The protesters have blocked off the key trade highway since December 23, following the arrest of Finance Minister Rafia al-Issawi’s bodyguards on terrorism charges.

On Dec 26, Thousands of Iraqis protested in a Sunni-dominated province west of Baghdad on Wednesday, determined to keep up the pressure on a Shia-led government that many accuse of trying to marginalize them.

BBC published about Iraqi on-going protests that In the "media tent", young men with laptops organize events, write statements, and update the movement's Facebook page.

"We shall continue the revolution which began in Syria," one of them told me.
The demonstrators allege that the arrests were made on sectarian grounds and demand the release of the detainees.

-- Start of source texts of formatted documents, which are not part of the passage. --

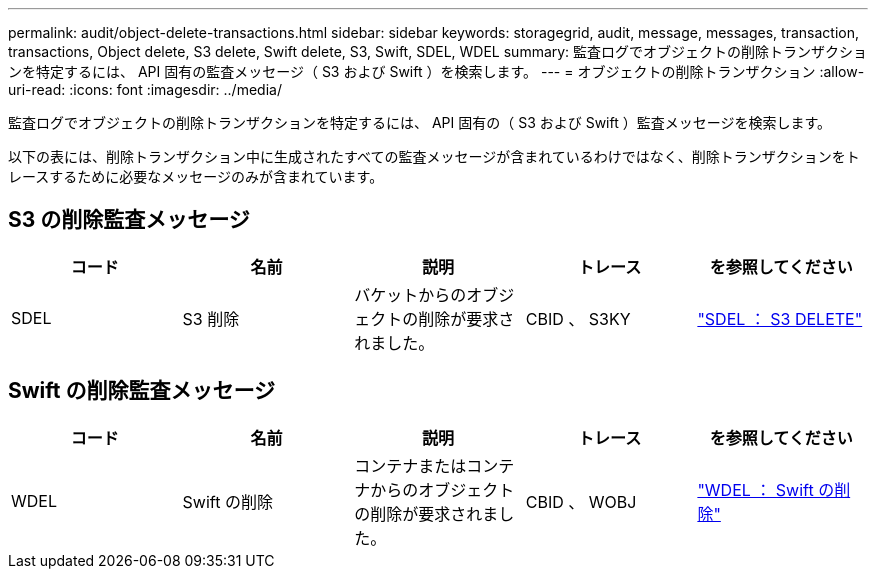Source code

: ---
permalink: audit/object-delete-transactions.html 
sidebar: sidebar 
keywords: storagegrid, audit, message, messages, transaction, transactions, Object delete, S3 delete, Swift delete, S3, Swift, SDEL, WDEL 
summary: 監査ログでオブジェクトの削除トランザクションを特定するには、 API 固有の監査メッセージ（ S3 および Swift ）を検索します。 
---
= オブジェクトの削除トランザクション
:allow-uri-read: 
:icons: font
:imagesdir: ../media/


[role="lead"]
監査ログでオブジェクトの削除トランザクションを特定するには、 API 固有の（ S3 および Swift ）監査メッセージを検索します。

以下の表には、削除トランザクション中に生成されたすべての監査メッセージが含まれているわけではなく、削除トランザクションをトレースするために必要なメッセージのみが含まれています。



== S3 の削除監査メッセージ

|===
| コード | 名前 | 説明 | トレース | を参照してください 


 a| 
SDEL
 a| 
S3 削除
 a| 
バケットからのオブジェクトの削除が要求されました。
 a| 
CBID 、 S3KY
 a| 
link:sdel-s3-delete.html["SDEL ： S3 DELETE"]

|===


== Swift の削除監査メッセージ

|===
| コード | 名前 | 説明 | トレース | を参照してください 


 a| 
WDEL
 a| 
Swift の削除
 a| 
コンテナまたはコンテナからのオブジェクトの削除が要求されました。
 a| 
CBID 、 WOBJ
 a| 
link:wdel-swift-delete.html["WDEL ： Swift の削除"]

|===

Maliki, however, says the bodyguards were arrested following an independent judicial inquiry based on the anti-terrorism law.

Last week, Turkish Prime Minister Recep Tayyip Erdogan accused the Iraqi government of sectarian behavior, saying that Iraq could soon be plagued with unrest like what is now happening in Syria.

Baghdad-Ankara relations turned sour last year after Turkey expressed support for fugitive Iraqi Vice President Tariq al-Hashemi and gave him refuge. Hashemi has been sentenced to death in Iraq over involvement in terrorism-linked activities.